From each according to his ability …
May 20, 2008 - 9:00 pm
On the campaign trail in Oregon, where he was still expected to win the Democratic presidential primary despite a late rally by New York Sen. Hillary Clinton, Sen. Barack Obama on Sunday called likely GOP nominee Sen. John McCain of Arizona a threat to Social Security as it's currently structured.
We should only wish.
In a front-page story the next day, USA Today revealed the U.S. government uses accounting tricks that would never be permitted in private industry to understate the extent to which the federal Medicare and Social Security entitlements are actually in the hole.
Officially, Washington contends the 2007 federal deficit -- the amount of spending for which it had no cash on hand -- was $162 billion, down from $248 billion a year earlier.
But the accountants on the Potomac get away with that only by limiting their tally to the payments they actually made last year. In contrast, accounting standards for private corporations and state governments require them to report new financial obligations accrued each year -- promises made -- even if the payments won't be made till later.
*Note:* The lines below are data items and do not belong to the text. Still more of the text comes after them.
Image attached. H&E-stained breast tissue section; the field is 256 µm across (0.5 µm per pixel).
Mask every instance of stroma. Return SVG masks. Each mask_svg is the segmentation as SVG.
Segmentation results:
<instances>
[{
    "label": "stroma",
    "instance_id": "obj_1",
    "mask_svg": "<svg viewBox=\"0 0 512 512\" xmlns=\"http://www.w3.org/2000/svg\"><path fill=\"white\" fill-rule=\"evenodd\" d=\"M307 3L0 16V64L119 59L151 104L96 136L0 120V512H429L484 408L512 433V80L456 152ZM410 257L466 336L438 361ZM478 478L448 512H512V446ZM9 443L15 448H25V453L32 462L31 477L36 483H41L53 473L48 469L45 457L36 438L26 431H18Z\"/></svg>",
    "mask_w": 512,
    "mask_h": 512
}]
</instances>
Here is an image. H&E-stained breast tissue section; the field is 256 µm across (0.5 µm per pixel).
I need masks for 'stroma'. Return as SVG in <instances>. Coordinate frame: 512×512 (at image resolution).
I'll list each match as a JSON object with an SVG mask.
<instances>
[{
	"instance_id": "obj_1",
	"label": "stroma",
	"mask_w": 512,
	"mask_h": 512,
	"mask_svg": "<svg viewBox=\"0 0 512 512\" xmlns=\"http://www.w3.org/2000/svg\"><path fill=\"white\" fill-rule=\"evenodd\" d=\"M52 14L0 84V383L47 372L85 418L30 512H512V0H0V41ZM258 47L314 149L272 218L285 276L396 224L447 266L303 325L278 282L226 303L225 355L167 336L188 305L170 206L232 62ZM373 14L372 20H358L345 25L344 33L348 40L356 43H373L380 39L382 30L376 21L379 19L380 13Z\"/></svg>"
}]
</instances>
If such standard accounting methods were applied to the federal obligations, taxpayers would know the federal government actually ran up $2.5 trillion in new liabilities last year, which "dwarfs the $162 billion the government officially announced as last year's deficit," the newspaper reports.
And that's just the one-year total. Overall, U.S. taxpayers are actually on the hook for a record $57.3 trillion in federal liabilities to cover lifetime benefits promised everyone eligible for Medicare, Social Security, and other federal programs -- nearly $500,000 per American household, the newspaper reports.
"We're running deficits in the trillions of dollars, not the hundreds of billions of dollars we're being told," says Sheila Weinberg, chief executive of the Chicago-based Institute for Truth in Accounting.
Medicare, which took on $1.2 trillion in new obligations in 2007, has a total unfunded liability of $30.4 trillion. Social Security? $900 billion.
Some economists say these figures are no big cause for worry, because future generations will be wealthier, and will thus have more money to pay off the bills.
That might be true if costs were fixed -- if new workers signing on for Medicare were told they or their doctors will be paid for 2028 surgeries only what that surgery would have cost in 2008; if those signing up for Social Security were warned they'll receive checks only adequate to buy groceries at 2008 prices, not at 2055 prices.
But that's not true. Benefits go up with inflation.
Indeed, the most sensible short-term fixes are precisely the ones Sen. Obama jeered Sen. McCain for considering -- raising the retirement age or trimming annual "cost-of-living" raises.
A longer-term solution would be reviving George W. Bush's stillborn attempt to put the retirement program on a solid fiscal footing by allowing optional, privately owned accounts.
But again, Sen. Obama thrilled the redistributionist crowd in Portland by condemning just such sensible attempts to give workers the choice of assuming private ownership of part of their retirement funds -- even while allowing those afraid of such responsibility to keep their accounts just the way they are.
Sen. Clinton is drawing some criticism, these days, for saying -- in more and more direct fashion -- that Barack Obama can't be elected president because he's black.
That is indeed a forlorn prediction.
How odd that no one suggests Barack Obama may be unelectable because he's a socialist.
Ridiculing all sensible attempts to make the entitlement programs self-sustaining, the senator from Illinois has only one "solution" to offer for the unsustainability of Medicare and Social Security: Grab more money from the wealthy and shovel it down the line to "the poor" -- punishing the kinds of behaviors that allow some hard-working Americans to prosper and save, while rewarding the kinds of behaviors that leave others with their hands out, bleating for succor.